Die RAM's sind leider nicht die exakt gleichen wie ich habe.

Jetzt muss ich erstmal die Kühlleistung verbessern. Wie mache ich denn den Lüfter am besten sauber (noch nie gemacht)?
Und was kann ich noch genau machen um die Kühlleistung zu verbessern? Lohnt sich sowas: NOTEBOOK LAPTOP KÃœHLER COOLER STÃ„NDER| 5 x LÃœFTER | 2 x: Amazon.de: Elektronik ?

Danke dir !   Bevor ich  mich an den CPU wage muss ich erstmal Kühlung verbessern und den richtigen RAM finden.


----------



## iTzZent (21. Januar 2015)

Es muss auch nicht exakt der gleiche sein, den findest du eh nicht. Hynix, mind. 1333Mhz (1600 gehen auch) und SO-DIMM halt.

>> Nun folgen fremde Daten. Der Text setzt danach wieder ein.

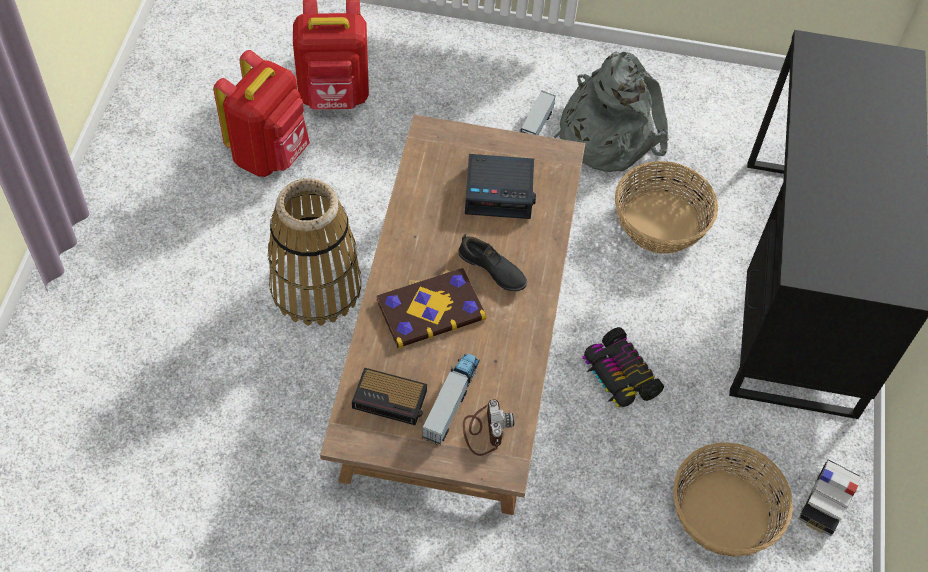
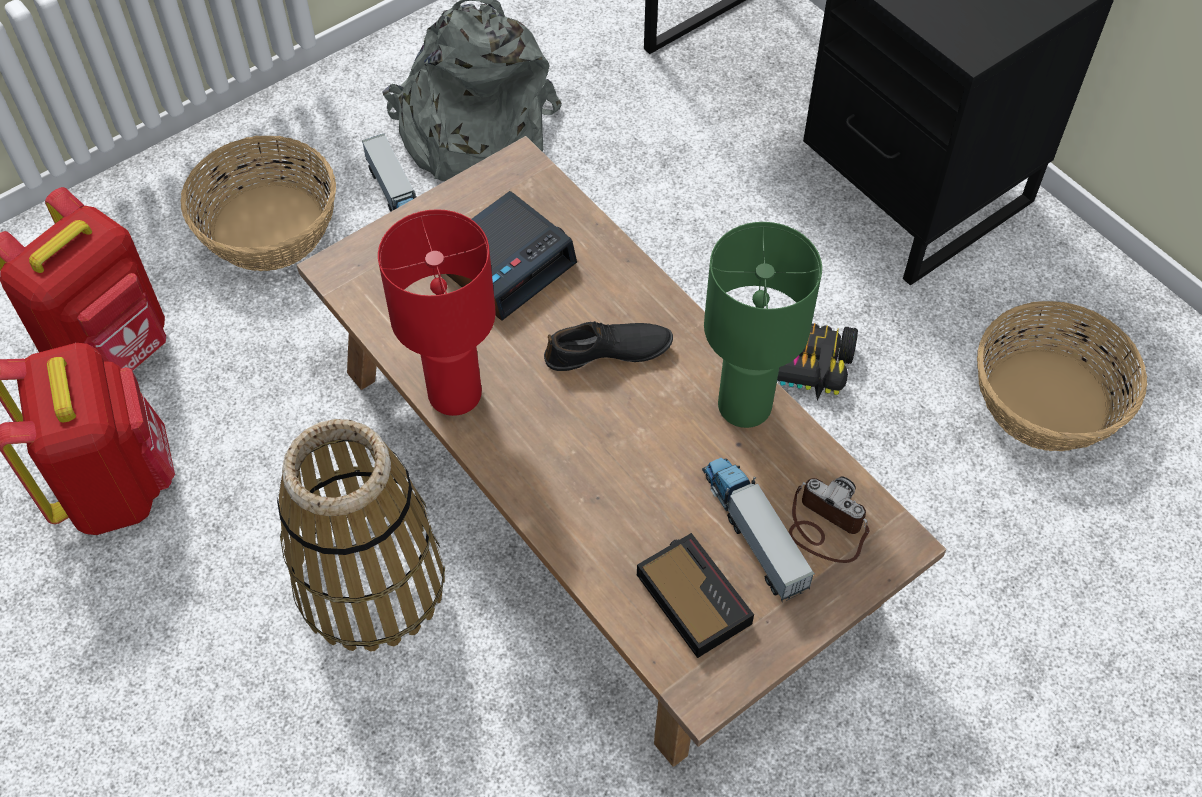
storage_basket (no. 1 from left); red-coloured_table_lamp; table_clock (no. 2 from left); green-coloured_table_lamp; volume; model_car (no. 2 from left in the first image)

Wie schon via PN geschrieben musst du die Kühlung nicht verbessern. Notebookkühler bringen auch rein gar nichts ausser eine Lärmbelästigung...  Wenn das Gerät aktuell zu heiss wird liegt das an folgenden Sachen:
1. eingetrocknete Wärmeleitpaste auf CPU und GPU
2. Staubteppich zwischen Lüfterlamellen und Lüfter

Daher, Lüfter ausbauen und die Lamellen reinigen und die Wärmeleitpaste erneuern.


----------



## Redsupp (21. Januar 2015)

iTzZent schrieb:


> Es muss auch nicht exakt der gleiche sein, den findest du eh nicht. Hynix, mind. 1333Mhz (1600 gehen auch) und SO-DIMM halt.
> 
> Wie schon via PN geschrieben musst du die Kühlung nicht verbessern. Notebookkühler bringen auch rein gar nichts ausser eine Lärmbelästigung...  Wenn das Gerät aktuell zu heiss wird liegt das an folgenden Sachen:
> 1. eingetrocknete Wärmeleitpaste auf CPU und GPU
> ...



Da ich seit zwei Jahren nie saubergemacht habe, könnte 2. sehr gut zutreffen.
Nummer 1 nehm ich auch in Angriff, danach seh ich ja was es gebracht hat.

Wie ersetze ich die WLP?


----------



## iTzZent (21. Januar 2015)

Heatpipe ausbauen und von den Resten der alten Wärmeleitpaste befreien. Optimal geht das mit einem einfachen Tempo Taschentuch. Wenn du noch ein wenig technischen Alkohol zur Hand hast kannst du den auch gerne dafür verwenden. Das gleiche gilt für CPU und GPU.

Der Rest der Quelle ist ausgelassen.